Какие же это были слова?
Главное было — соответствие слова и дела. Я не сомневался, даже в тайниках души не сомневался в том, что уже вышел на яркий тюремный свет, пронизывающий насквозь человека.
Способность к самопожертвованию.
Я и сейчас могу заставить себя пройти по горячему железу, и не в рахметовском плане — как раз этот герой меня никогда не увлекал. И не как факир идет — просто [чтобы…] сделать физическое движение. Я был тем сапером, который разрезает колючую проволоку. Жертва должна быть достойна цели. Вот об этой-то цели мне хотелось побеседовать где-нибудь в политизоляторе с кем-нибудь постарше. Жертва была — жизнь. Как она будет принята. И как использована.
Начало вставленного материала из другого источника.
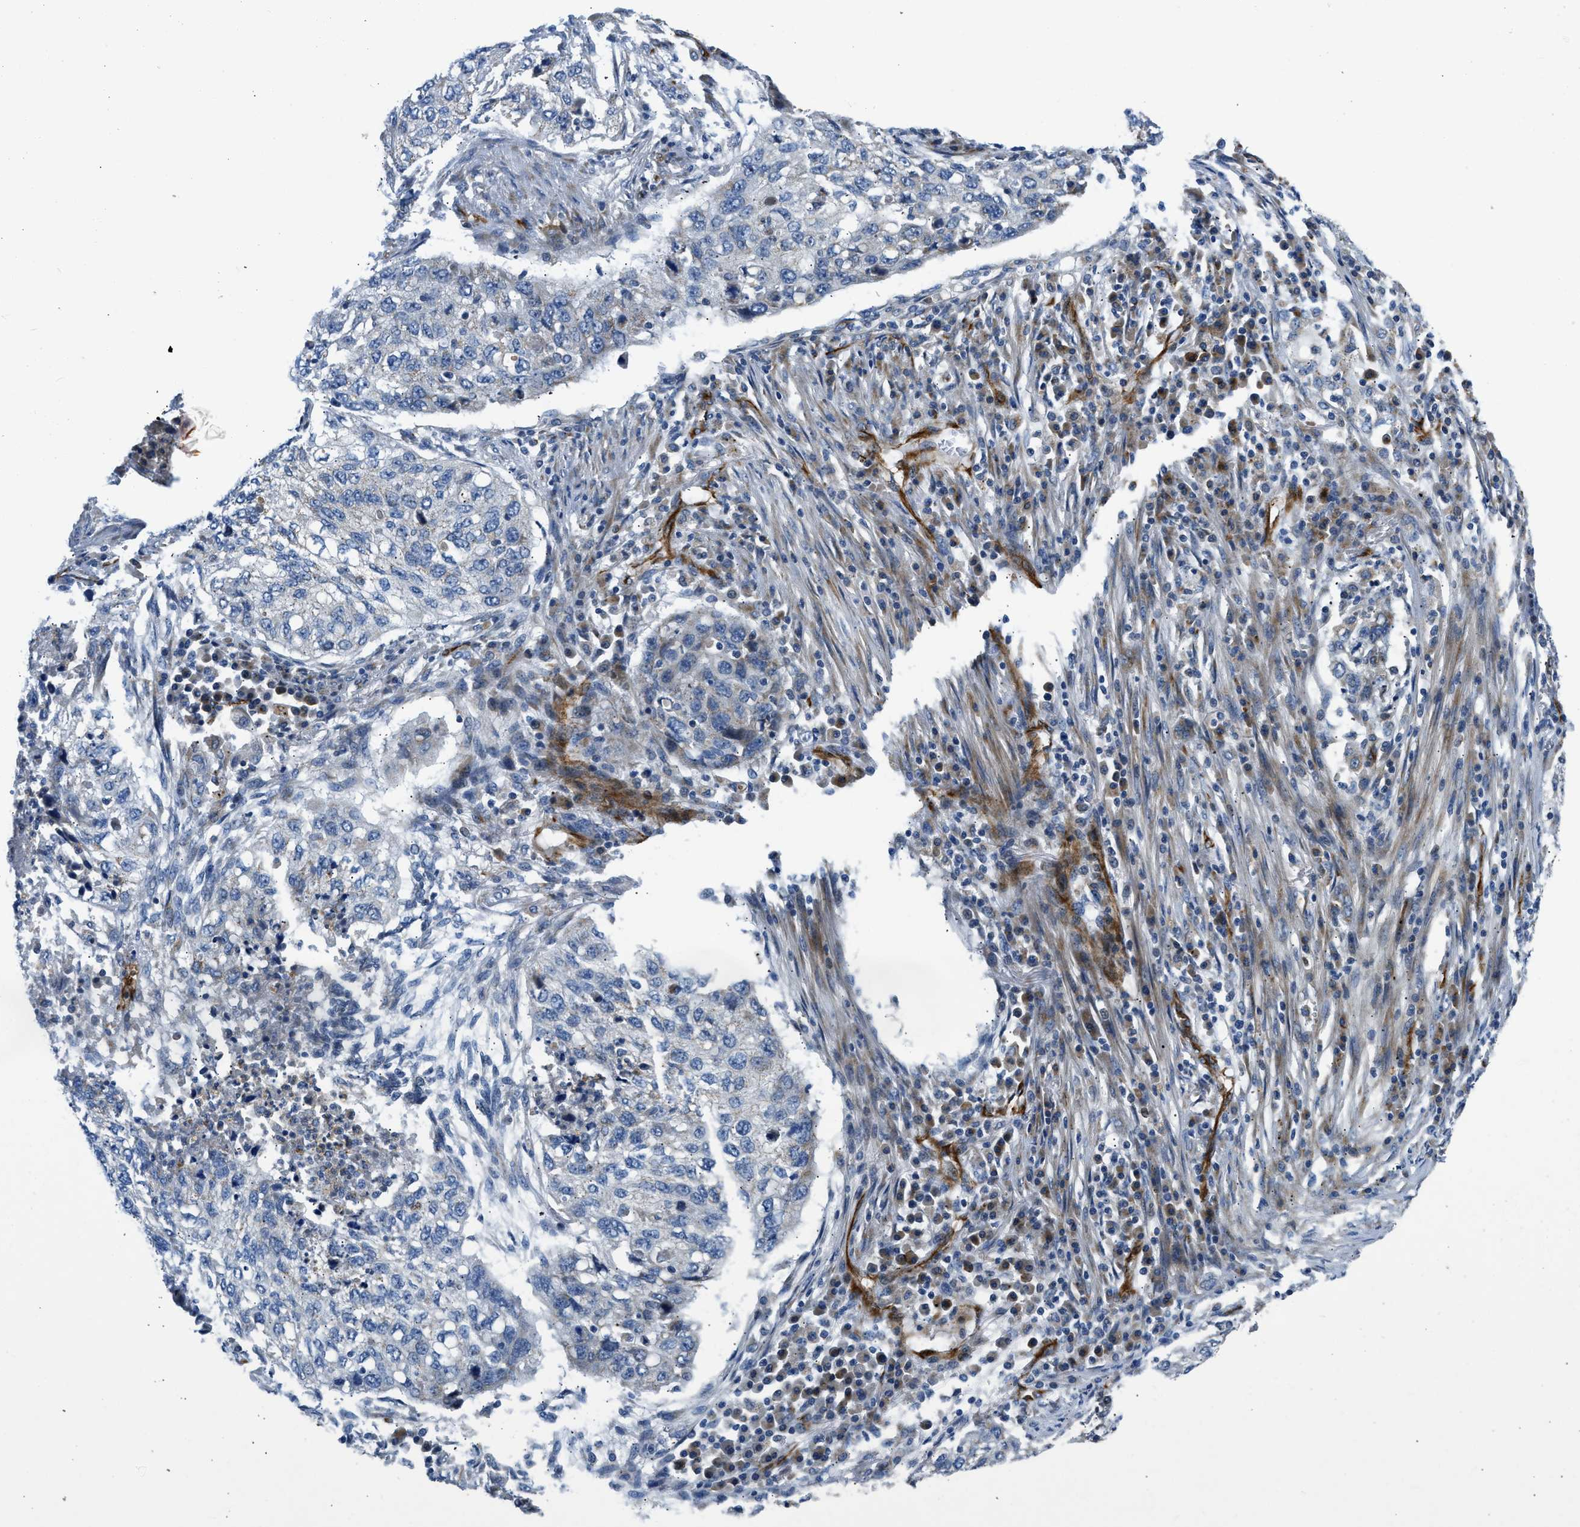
{"staining": {"intensity": "negative", "quantity": "none", "location": "none"}, "tissue": "lung cancer", "cell_type": "Tumor cells", "image_type": "cancer", "snomed": [{"axis": "morphology", "description": "Squamous cell carcinoma, NOS"}, {"axis": "topography", "description": "Lung"}], "caption": "The micrograph exhibits no significant positivity in tumor cells of lung cancer. Brightfield microscopy of IHC stained with DAB (3,3'-diaminobenzidine) (brown) and hematoxylin (blue), captured at high magnification.", "gene": "ULK4", "patient": {"sex": "female", "age": 63}}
Физические неудобства классического вида давно уже были для меня предлогом и поводом для душевного подъема. Этот подъем, который я почувствовал в Бутырской тюрьме за все полтора месяца одиночки, не был приподнятостью нервной, которую так часто ощущают при первом аресте. Подъем этот был ровен: я ощущал великое душевное спокойствие. Мне удалось найти ту форму жизни, которая очень проста и в своей простоте отточена опытом поколений русской интеллигенции. Русская интеллигенция без тюрьмы, без тюремного опыта — не вполне русская интеллигенция. И в Бутырской тюрьме, и раньше у меня не было преклонения перед идеей движения — тут много было спорного, неясного, путаного. Поведение мое мне отнюдь не казалось романтическим. Просто — достойным, хотя на протяжении многих лет мои старшие товарищи, старшие не по движению, а по судьбе и быту, упрекали (не упрекали, а квалифицировали, что ли) мое поведение как романтизм, тюремный романтизм, романтизм жертвы.
Как раз ничего романтического в моем поведении не было, просто я считал эту форму поведения достойной человека, может быть, единственно достойной в тот миг, в тот год для себя — без предъявления требований вести себя так. Я никого не учил, учил только самого себя. Никого не звал к подражанию. Вся романтика подражательная, хорошо освоенная людьми, меня особенно не привлекала.
В Бутырской тюрьме я выходил на какое-то особенное, определенное место в своей собственной жизни.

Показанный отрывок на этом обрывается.